それは、叱られた“その後”のことでした。

私は叱られると、
泣きながら、いつも二階へ上がっていきました。

誰に言われたわけでもなく。

「二階に行きなさい」
と言われた記憶もありません。

でも、気がつくと、
私は決まって二階へ向かっていたんです。

まるで、
それが自分の中の決まりごとだったかのように。

今思えば、
あれも一つの習慣だったのかもしれません。

二階は、私だけの“特別な場所”

二階には、私の部屋がありました。

そして、
そこには祖母が使っていた
三面鏡が置いてありました。

今でも、その姿をよく覚えています。

真ん中に大きな鏡。

左右にも鏡がついていて、
少し角度を変えると、
いろんな方向から自分の顔が映る。

子どもの私には、
それがなんだか
特別な世界の入り口みたいに見えていました。

泣きながら部屋に入る。

三面鏡の前に座る。

そして、
私は鏡に向かって話し始めるんです。

「なんで怒られたんだろう。」

「私は悪くなかったのに。」

「でも、こうだったのかもしれない。」

「大丈夫、大丈夫。」

そんなふうに、一人でずっと話していました。

誰かに聞かせるためではありません。

ただ、自分の中にある気持ちを、
言葉にして外に出していたんだと思います。

いろんな役になりながら、自分を励ましていた

今思い返すと、
ただ話していただけではありませんでした。

私は、その時々でいろんな役になっていた気がします。

時には、お母さんみたいに。
時には、先生みたいに。
時には、お姉さんみたいに。

そして時には、自分よりずっと大人になったような気持ちで。

「大丈夫だよ。」
「そんなこともあるよ。」
「次はこうしたらいいんじゃない?」
「よく頑張ったね。
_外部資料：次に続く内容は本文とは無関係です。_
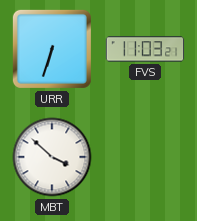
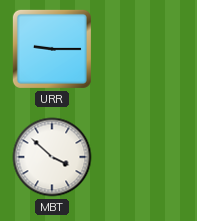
URR: 6:33 -> 9:15
FVS: 11:03 -> none
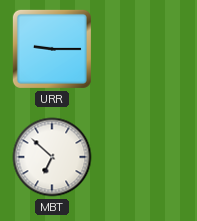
MBT: 3:52 -> 6:52
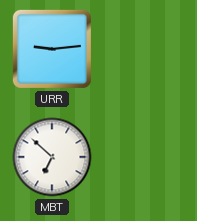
URR: 9:15 -> 9:14
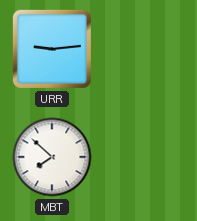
MBT: 6:52 -> 7:52
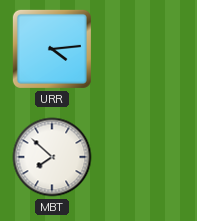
URR: 9:14 -> 4:14
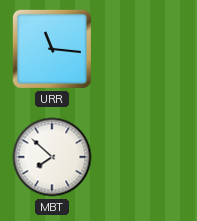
URR: 4:14 -> 11:16
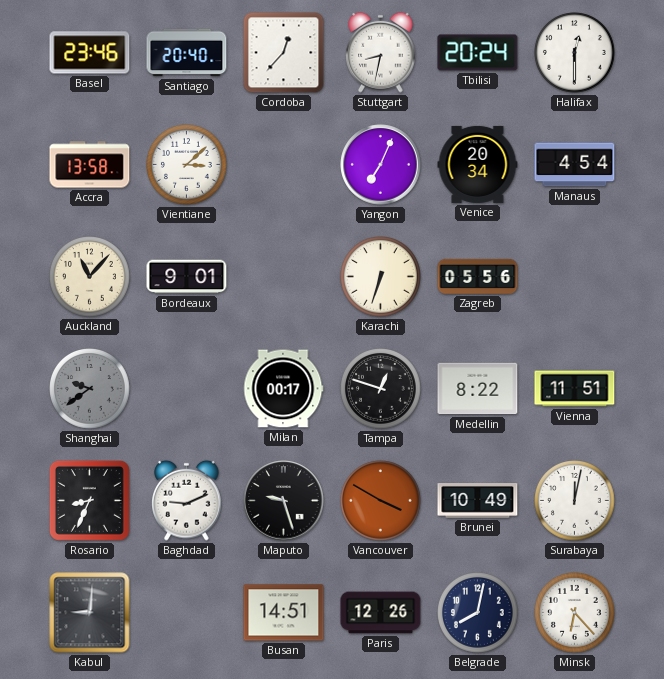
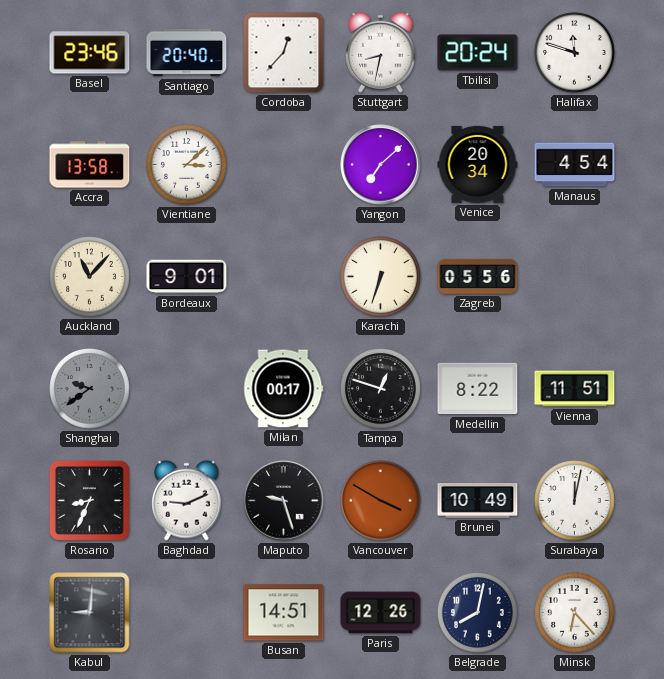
Halifax: 12:30 -> 11:48
Yangon: 7:04 -> 7:08
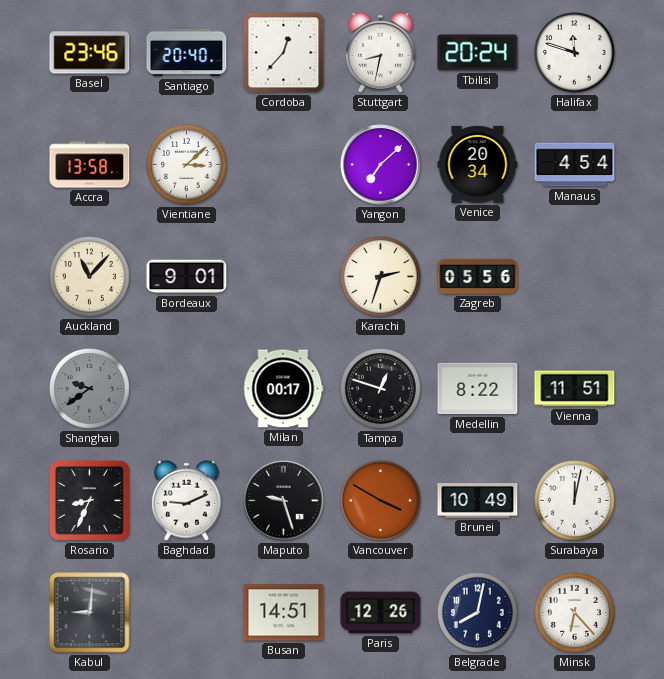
Karachi: 6:33 -> 2:33
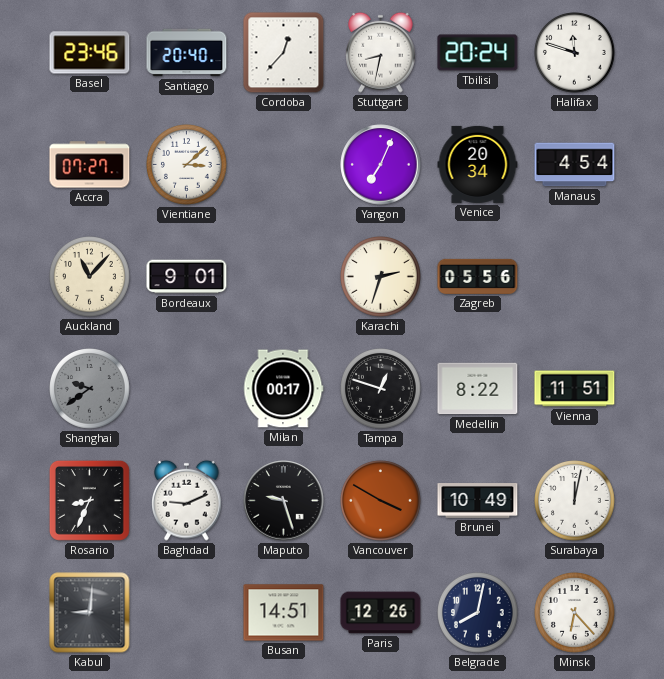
Accra: 13:58 -> 07:27
Yangon: 7:08 -> 7:04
」

そんな言葉を、
自分で自分にかけていたんです。

今思うと、
ちょっと不思議な子どもですよね。

でも、
私にとってその時間は、とても大切な時間でした。

泣きながら二階へ上がっていったはずなのに。
気がつくと、心が少しずつ落ち着いていく。
気持ちが整理されていく。
そして最後には、
何事もなかったかのように、ケロッと一階へ降りていく。

またいつものように、
ご飯を食べたり、
家族と話したりしている。

そんなことを、私は何度も繰り返していました。

あの頃の私は、“感情を整える場所”を持っていた

大人になった今、
この記憶を思い出して、
はっとしたことがあります。

それは、子どもの私は、
もうすでに“感情を整える方法”を持っていたんだ、
ということです。

悲しい。
悔しい。
わかってほしい。
モヤモヤする。

そんな気持ちを、
そのまま抱え込むのではなく。
誰かにぶつけるでもなく。
一人になれる場所へ行って、
自分の気持ちを言葉にしていた。

そして、
自分で自分を落ち着かせていた。

もちろん、その頃の私は、
そんなことを意識していたわけではありません。

ただ自然にやっていただけ。

でも今振り返ると、
あれこそが、
私の“感情習慣”の原点
だったのかもしれません。

大人になった今も、私は変わっていません

おもしろいことに、
大人になった今の私にも、
その頃の名残があります。

何か悲しいことがあった時。
悔しいことがあった時。
気持ちがざわざわした時。

私は、すぐに誰かに話すというより、
まず一人になりたくなります。

少し静かな場所に行って、
自分の気持ちを整理したくなる。

頭の中で言葉にしたり、
紙に書いたり、
心の中で対話したりする。

そうしているうちに、
少しずつ気持ちが整っていく。

その姿は、もしかしたら、
あの三面鏡の前に座っていた小さな私と、
あまり変わっていないのかもしれません。

あなたには、“心が戻れる場所”がありましたか?

子どもの頃。
悲しかった時。
悔しかった時。
誰にも言えない気持ちがあった時。

あなたには、
自然と向かっていた場所がありましたか?

押し入れの中だったかもしれません。
机の下だったかもしれません。
公園のブランコだったかもしれません。
あるいは、おばあちゃんの隣だったかもしれません。

もしかしたら、
その場所こそが、
今のあなたを支えている
“感情習慣の原点”なのかもしれません。